The world is changing at the speed of code, and as more companies adopt more and more technologies to run their business, data is becoming the lifeblood. We now live in a world where everyone is an IT company in some form. It used to be that you were a bakery now you live on a dozen SaaS applications. It used to be that you were a hospital, and now you are living on 100’s of cloud and SaaS products. Data is becoming more disparate and scattered. Organizations are faced with limited resources, including time, money, and human capital. With current data analytics solutions on the market built only for those with capital and technical skill sets, many other companies in the world struggle to get access to their data in an affordable, simple to use, and approachable manner. 

A recent survey by CSO online found that on average companies are using 80 separate SaaS applications to support business functions and store sensitive data. Organizations need to keep up and must have an easy way to make sense of all the data populated from the ever-increasing amount of applications and tools. This is why at Fletch we are focused on bringing to life ready-to-use analytics. So let's start with first getting into what ready-to-use analytics are?

What are ready-to-use analytics?

Unlike data analytics platforms that start out empty and leave it to the user to figure out all of the data plumbing, upkeep, and visualization, ready-to-use analytics does all of the hard work for you. Ready-to-use analytics are:

  • Bite-sized, easily understood by everyone in the org, and specific to business needs 
  • Turn-key: automate the entire data plumbing process 
  • Instilled with expert knowledge and automatically surface critical insights 
  • Cost-effective 

With ready-to-use analytics, the amount of time it takes to get started is dramatically shortened from months to minutes, eliminating the busy work so you can quickly gain visibility into your environment. Business operators can get right to results by automatically connecting and maintaining data feeds to know where they stand when it comes to risk posture, compliance frameworks, workforce risky behavior, and major threats emerging every day in the news.

With Fletch's ready-to-use analytics, it takes 15 minutes to connect your data, then Fletch automatically indexes, normalizes, and triangulates your logs, metrics, and metadata in hours. Within 24 hours, Fletch surfaces actionable insights vetted by top-industry experts on day one, so you can get answers today and not months from now. With Fletch, you can buy a single solution at a time and connect the integrations that are important to you instead of having to purchase an entire platform that you may end up using a small portion of. We're bringing one solution to life at a time and are starting with addressing top visibility issues for Security and IT leaders, like:

  • Monitoring user behavior to mitigate the loss of high-value assets
  • Continuously monitor cloud controls to expedite SOC2 compliance
  • Monitoring emerging threats and how they impact your environment

Ready-to-use analytics empowers operators, leaders, analysts, the technical and the non-technical in every organization by making data approachable and easy to understand, and the world needs ready-to-use analytics now more than ever. 
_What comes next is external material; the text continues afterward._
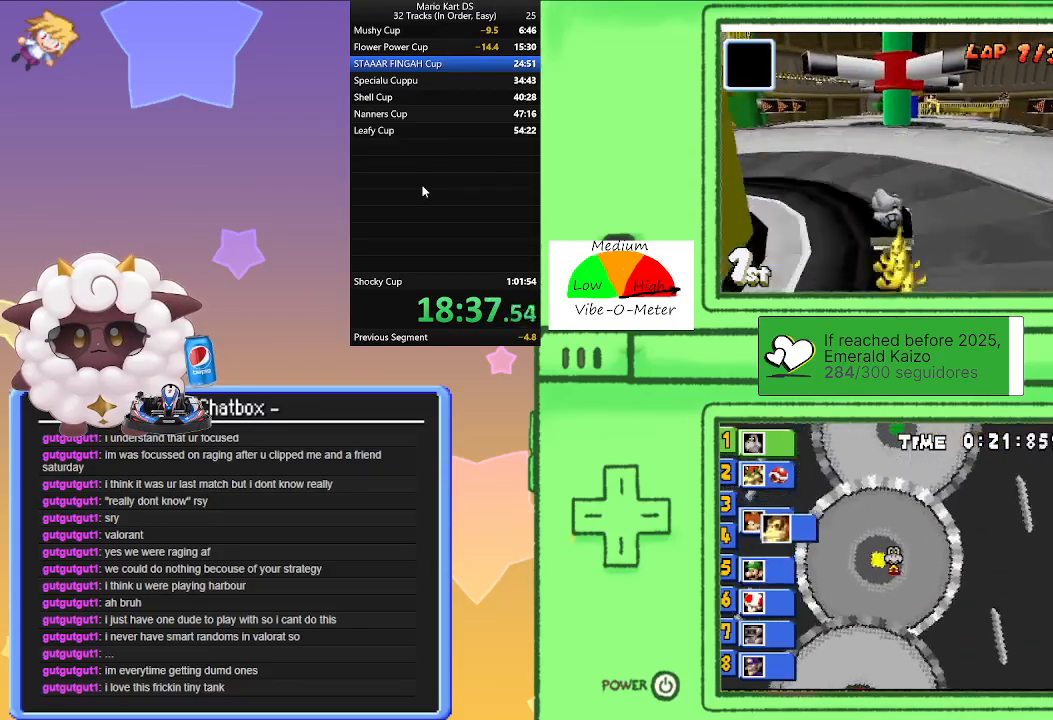
{"buttons": ["A", "R1"], "left_stick": "right", "events": [[133, "left_stick", "left"], [333, "left_stick", "right"]]}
Why are ready-to-use analytics so important right now?

As digital transformation is ever-increasing, data is not only disparate; it is scattered everywhere. As a multi-time founder of three ventures and currently on my second venture focused on data and cybersecurity, I witnessed the emergence of a new era ten years ago, The Big Data Era. Many promises were made during the big data era, such as data could be harnessed, analytics could be derived from everything, and yet we are all still waiting on these promises to be fulfilled. 

To be fair, a small number of companies have been successful with harnessing and deriving analytics from their data, but not every company can be a Facebook or a Google with the means to hire the best (and pay the most) to build out these big data tools. The ambitious companies that marched forward during this era were met with, and are still facing, many challenges of harnessing big data to derive meaningful and actionable insights.

The Challenges of Data

Data is everywhere, and this is especially true as the world moves more into the cloud. As companies begin this data-plumbing journey, they hire the best people to get their data in shape. Still, with the talent shortage surrounding data analytics, the demand for data-literate professionals is now extending beyond traditional data science roles, putting a tighter strain on companies to instead hire consulting companies that promise the "land of data opportunity." Consultants push companies to hoard all of their data, creating a data lake full of expensive, unstructured, raw data that eventually turns into an even more costly data swamp if not properly designed and maintained. 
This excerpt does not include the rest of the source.